:: Tâche assignée ::
Transcrivez fidèlement le passage consacré à Yifta’h situé entre « Yifta’h est l’un » et « d’inspiration pour nous. », ces deux bornes comprises.

:: Extrait choisi ::
Yifta’h est l’un des juges les moins connus qui figure dans le Livre des Juges.[1]C’est un remarquable combattant, fils d’une concubine de Guilad de la tribu de Ménaché, dont l’héritage légitime lui est renié par ses demi-frères, compte tenu du statut de concubine de sa mère. Il quitte Erets Israël et rassemble un groupe de combattants. Des années plus tard, le peuple juif, attaqué par les Ammonites, l’implore désespérément de revenir, et lui propose même de devenir leur dirigeant. Il rentre et triomphe des Ammonites au combat. Nos Sages ne semblent pas louer excessivement Yifta’h, affirmant qu’il n’était ni particulièrement érudit ou vertueux sous certains aspects.[2] Mais si l’on pousse l’analyse plus loin, les commentateurs trouvent des points positifs qui peuvent être une source d’inspiration pour nous.

:: Données présentées ::
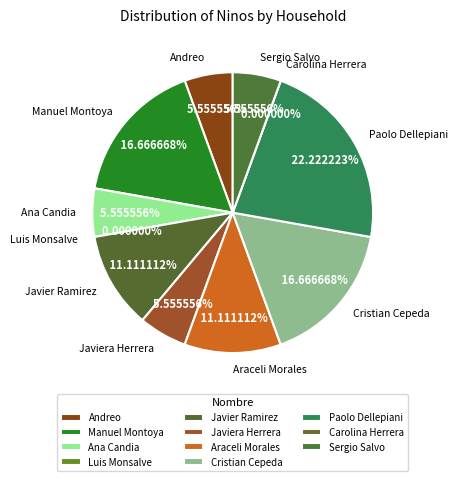

Which category has the biggest portion of the pie?

Paolo Dellepiani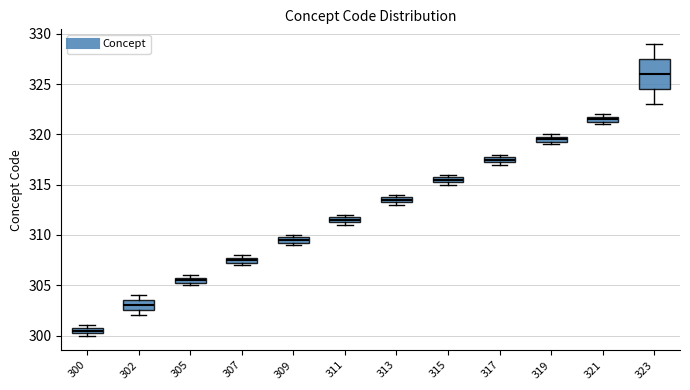

Where is the upper edge of the box at x = 307 on the y-axis? The values are not printed on the chart, so give them approximately, as read against the axis.

308.0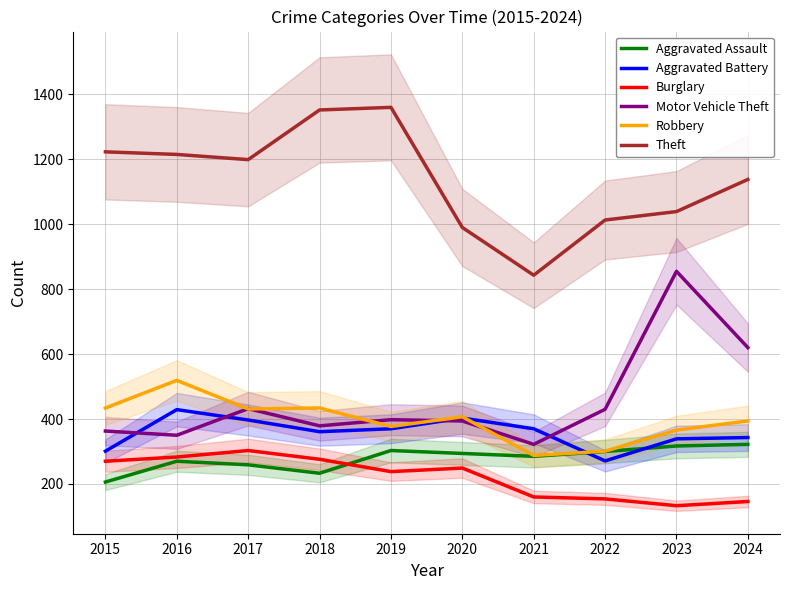

What is the maximum value for Motor Vehicle Theft?

855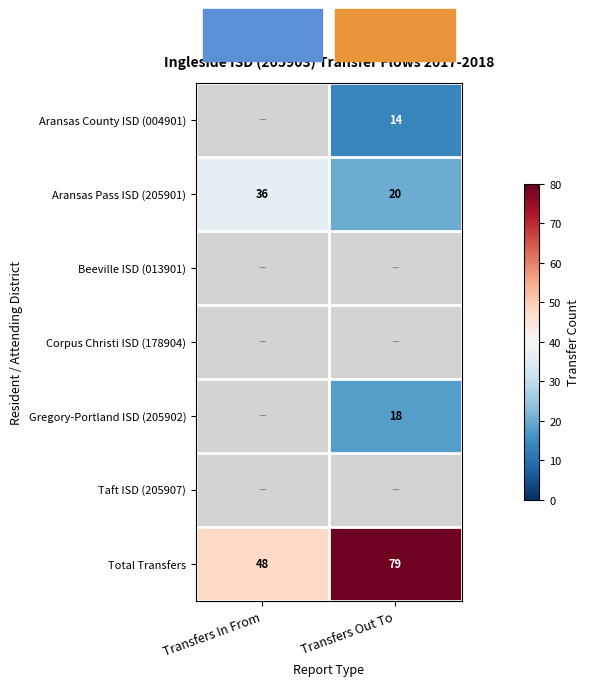

The value of Total Transfers at Transfers In From is 29. True or false?

False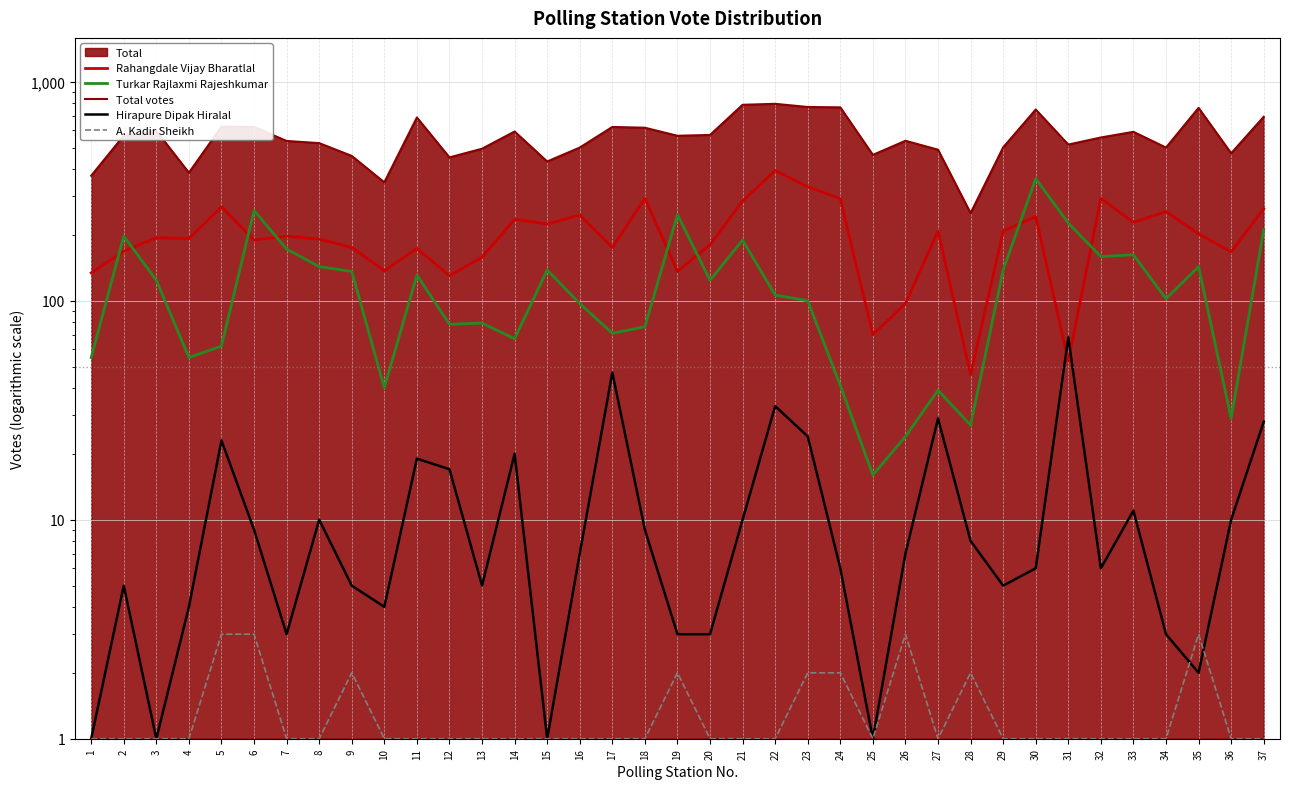

Is it true that A. Kadir Sheikh equals 1 at 28?

False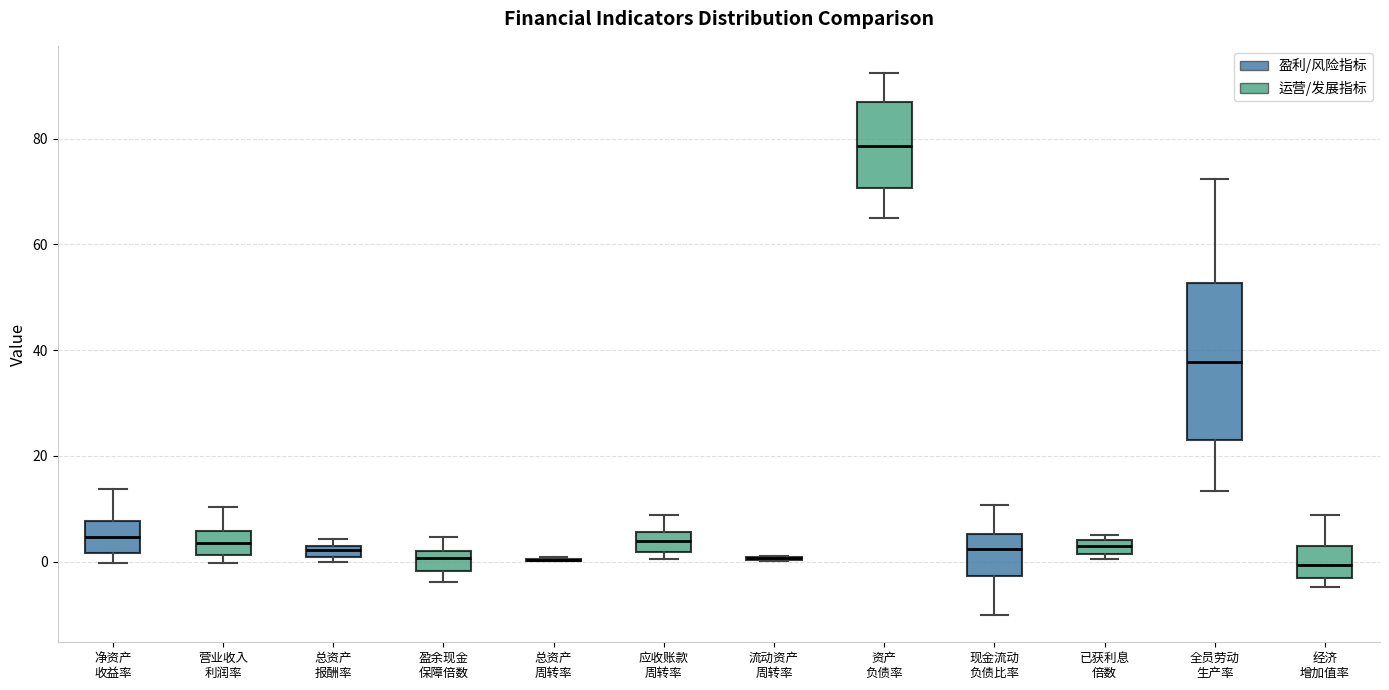

Comparing the boxes themselves (not the whiskers), which one is the tallest?

全员劳动 生产率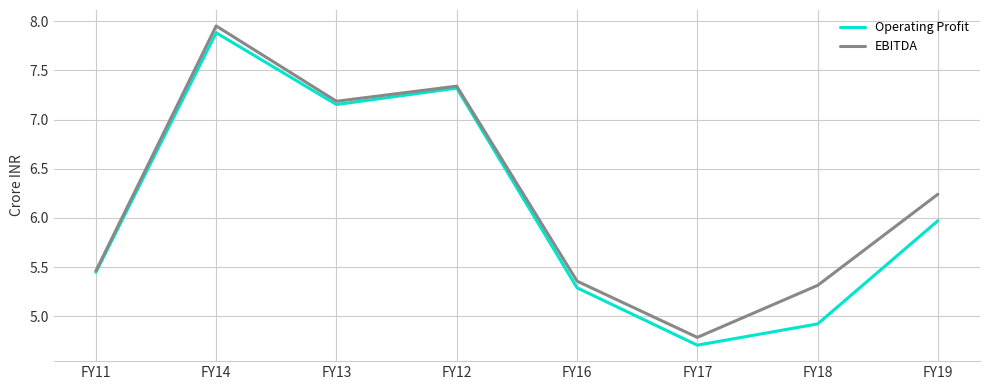

At which category does EBITDA reach its first local valley?

FY13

:: Solution rédigée ::
Yifta’h est l’un des juges les moins connus qui figure dans le Livre des Juges.[1]C’est un remarquable combattant, fils d’une concubine de Guilad de la tribu de Ménaché, dont l’héritage légitime lui est renié par ses demi-frères, compte tenu du statut de concubine de sa mère. Il quitte Erets Israël et rassemble un groupe de combattants. Des années plus tard, le peuple juif, attaqué par les Ammonites, l’implore désespérément de revenir, et lui propose même de devenir leur dirigeant. Il rentre et triomphe des Ammonites au combat. Nos Sages ne semblent pas louer excessivement Yifta’h, affirmant qu’il n’était ni particulièrement érudit ou vertueux sous certains aspects.[2] Mais si l’on pousse l’analyse plus loin, les commentateurs trouvent des points positifs qui peuvent être une source d’inspiration pour nous.